EXERCISE INSTRUCTIONS:
Please give back word for word the lines of the material below between the line containing "와 같이 root 디렉토" and the line containing "Faites-vous plaisir !", inclusive.
◇ ◇ ◇ ◇
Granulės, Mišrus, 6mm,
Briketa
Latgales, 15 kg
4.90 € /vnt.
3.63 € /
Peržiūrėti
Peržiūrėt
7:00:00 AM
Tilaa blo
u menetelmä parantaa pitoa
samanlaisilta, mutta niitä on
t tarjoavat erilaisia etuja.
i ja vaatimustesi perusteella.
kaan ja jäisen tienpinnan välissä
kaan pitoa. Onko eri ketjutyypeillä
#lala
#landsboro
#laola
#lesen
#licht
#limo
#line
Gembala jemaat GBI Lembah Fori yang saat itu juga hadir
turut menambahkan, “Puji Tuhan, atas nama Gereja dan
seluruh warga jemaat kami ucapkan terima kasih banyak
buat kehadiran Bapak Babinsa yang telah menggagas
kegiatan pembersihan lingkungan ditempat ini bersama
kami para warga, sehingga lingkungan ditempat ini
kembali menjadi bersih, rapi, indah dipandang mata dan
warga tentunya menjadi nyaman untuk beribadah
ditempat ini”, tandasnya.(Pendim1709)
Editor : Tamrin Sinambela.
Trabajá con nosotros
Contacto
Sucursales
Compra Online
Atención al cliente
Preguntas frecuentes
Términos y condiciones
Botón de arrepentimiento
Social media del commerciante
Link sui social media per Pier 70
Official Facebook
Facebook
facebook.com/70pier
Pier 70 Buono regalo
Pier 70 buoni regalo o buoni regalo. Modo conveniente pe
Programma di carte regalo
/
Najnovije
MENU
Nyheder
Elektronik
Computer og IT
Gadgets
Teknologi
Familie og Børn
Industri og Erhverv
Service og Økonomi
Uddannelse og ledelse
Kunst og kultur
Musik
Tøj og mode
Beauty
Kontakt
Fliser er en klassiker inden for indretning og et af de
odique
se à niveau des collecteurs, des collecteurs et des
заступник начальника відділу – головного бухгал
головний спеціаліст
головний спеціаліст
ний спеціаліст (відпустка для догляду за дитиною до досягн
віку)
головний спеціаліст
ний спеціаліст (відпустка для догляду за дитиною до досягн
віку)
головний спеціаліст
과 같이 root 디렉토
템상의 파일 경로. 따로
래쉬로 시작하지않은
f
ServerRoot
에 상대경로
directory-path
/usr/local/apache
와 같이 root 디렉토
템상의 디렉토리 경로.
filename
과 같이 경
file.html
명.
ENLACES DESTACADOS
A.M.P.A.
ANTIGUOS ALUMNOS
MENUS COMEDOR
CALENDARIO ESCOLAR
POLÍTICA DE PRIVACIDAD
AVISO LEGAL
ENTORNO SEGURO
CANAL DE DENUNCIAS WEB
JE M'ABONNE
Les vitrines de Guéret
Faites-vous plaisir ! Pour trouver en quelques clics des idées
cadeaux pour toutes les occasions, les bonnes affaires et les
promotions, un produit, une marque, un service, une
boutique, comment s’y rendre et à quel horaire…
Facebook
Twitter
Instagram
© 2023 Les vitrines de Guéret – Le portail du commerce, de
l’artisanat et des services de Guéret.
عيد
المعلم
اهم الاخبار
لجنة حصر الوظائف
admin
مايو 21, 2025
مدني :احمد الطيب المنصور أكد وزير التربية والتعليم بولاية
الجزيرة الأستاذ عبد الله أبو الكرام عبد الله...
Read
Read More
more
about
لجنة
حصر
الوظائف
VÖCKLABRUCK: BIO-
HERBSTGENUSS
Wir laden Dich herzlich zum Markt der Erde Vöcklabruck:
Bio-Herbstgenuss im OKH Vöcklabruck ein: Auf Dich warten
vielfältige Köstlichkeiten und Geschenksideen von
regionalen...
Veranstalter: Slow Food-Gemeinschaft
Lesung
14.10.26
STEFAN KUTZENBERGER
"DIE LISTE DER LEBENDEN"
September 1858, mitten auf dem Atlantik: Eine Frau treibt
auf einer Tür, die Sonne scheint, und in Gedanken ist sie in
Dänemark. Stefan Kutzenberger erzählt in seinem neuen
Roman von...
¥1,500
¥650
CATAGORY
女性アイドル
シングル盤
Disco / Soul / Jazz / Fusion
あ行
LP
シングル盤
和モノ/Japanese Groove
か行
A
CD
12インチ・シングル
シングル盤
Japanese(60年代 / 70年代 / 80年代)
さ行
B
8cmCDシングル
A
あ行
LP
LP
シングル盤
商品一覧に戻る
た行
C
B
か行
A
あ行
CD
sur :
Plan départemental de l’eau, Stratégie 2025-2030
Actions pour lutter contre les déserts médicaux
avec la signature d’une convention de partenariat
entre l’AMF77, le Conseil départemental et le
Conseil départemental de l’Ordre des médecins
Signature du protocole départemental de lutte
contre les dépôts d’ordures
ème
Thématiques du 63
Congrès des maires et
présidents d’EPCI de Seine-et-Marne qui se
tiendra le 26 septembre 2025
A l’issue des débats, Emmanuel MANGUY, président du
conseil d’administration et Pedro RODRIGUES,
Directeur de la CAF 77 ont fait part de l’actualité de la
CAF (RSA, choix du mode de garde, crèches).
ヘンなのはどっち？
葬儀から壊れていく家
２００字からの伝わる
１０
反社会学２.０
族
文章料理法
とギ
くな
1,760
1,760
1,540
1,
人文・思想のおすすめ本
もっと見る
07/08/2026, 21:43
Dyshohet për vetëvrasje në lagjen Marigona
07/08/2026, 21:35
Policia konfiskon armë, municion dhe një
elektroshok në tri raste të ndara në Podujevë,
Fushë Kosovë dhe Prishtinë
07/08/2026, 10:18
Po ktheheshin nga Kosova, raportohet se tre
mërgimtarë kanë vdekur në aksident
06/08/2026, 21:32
◇ ◇ ◇ ◇
TASK RESPONSE:
와 같이 root 디렉토
템상의 디렉토리 경로.
filename
과 같이 경
file.html
명.
ENLACES DESTACADOS
A.M.P.A.
ANTIGUOS ALUMNOS
MENUS COMEDOR
CALENDARIO ESCOLAR
POLÍTICA DE PRIVACIDAD
AVISO LEGAL
ENTORNO SEGURO
CANAL DE DENUNCIAS WEB
JE M'ABONNE
Les vitrines de Guéret
Faites-vous plaisir ! Pour trouver en quelques clics des idées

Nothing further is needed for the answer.